Additionally, COVID-19 has been linked to acute renal damage and kidney function decline (AKI). A serious issue with AKI has been identified in hospitalized individuals with severe COVID-19. Although there is no association found with SARS-CoV-2, the viral infection in the kidney is thought to trigger TLR4 mRNA in tubular cells that induce ischemia, tubular necrosis, and inflammation. The kidney is a direct target for SARS-CoV-2-related pathogenesis due to ACE2 expression on kidneys, adhesion of platelets with fibrin in peritubular capillaries, neutrophil recruitment induced by the complement, TLR stimulation, or Nod-like receptor protein 3 (NLRP3) inflammasome formation.

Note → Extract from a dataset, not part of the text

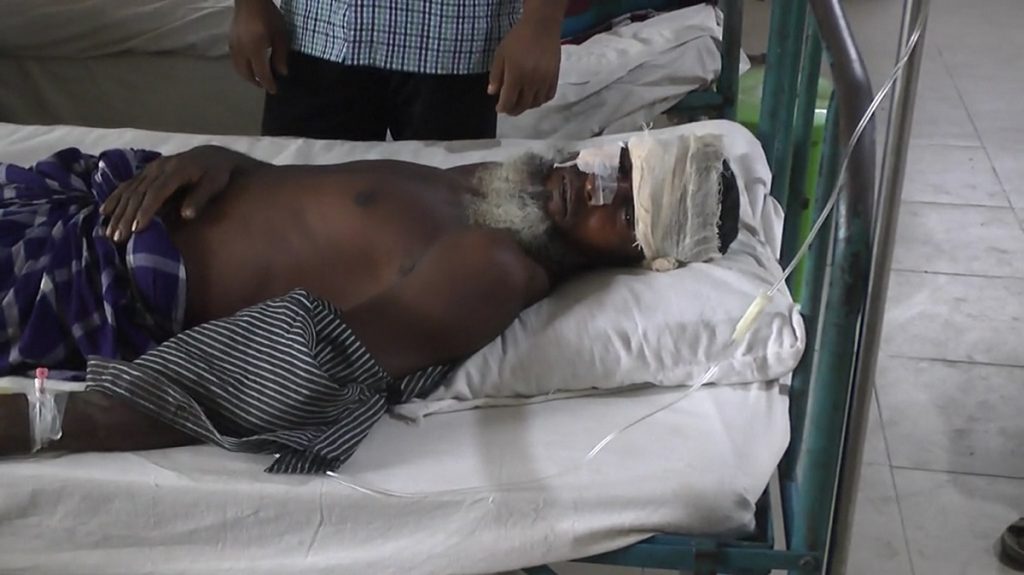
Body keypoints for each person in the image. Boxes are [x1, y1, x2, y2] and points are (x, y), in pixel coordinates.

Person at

Major biomarkers of abnormal cell signaling events:
Increased levels of IL-6 appear to increase C-reactive protein (CRP) levels, disrupt T cell function, and decrease albumin, transferrin, and fibronectin synthesis. Additionally, a poor COVID-19 prognosis is observed in the presence of cytokine overproduction. In severe COVID-19 cases, the serum TNF-alpha level is excessively high, which has pro-inflammatory effects on its activity. The poor prognosis of COVID-19 is believed to be related to the rising serum levels of this cytokine, which is comparable to those of SARS and Middle East respiratory syndrome (MERS).
The IL-1 family of cytokines is the main inflammatory cytokines generated by inflammasome activation accompanied by NF-B induction. Increases in IL-1 are significantly linked to COVID-19 severity. Casp1p20, a proteolytically activated caspase-1, promotes the activation of substrates such as the inflammatory cytokines IL-1-beta, IL-18 as well as gasdermin-D and has been consistently found in the serum of COVID-19 patients as well as SARS-CoV-2-infected macrophages and monocytes. Therefore, in severe COVID-19, the identification of active caspase-1 is a key biomarker.
Lactate dehydrogenase is released from damaged cells and is thought to be a possible indicator of vascular permeability in lung injury mediated by the immune system. Increased odds of having severe COVID-19 disease were connected with higher levels of lactate dehydrogenase (LDH).
Overall, the study findings demonstrated the types of clinical outcomes resulting from the dysregulation of cellular signaling pathways as well as the key cellular components involved in the stimulation of imbalance and disease severity.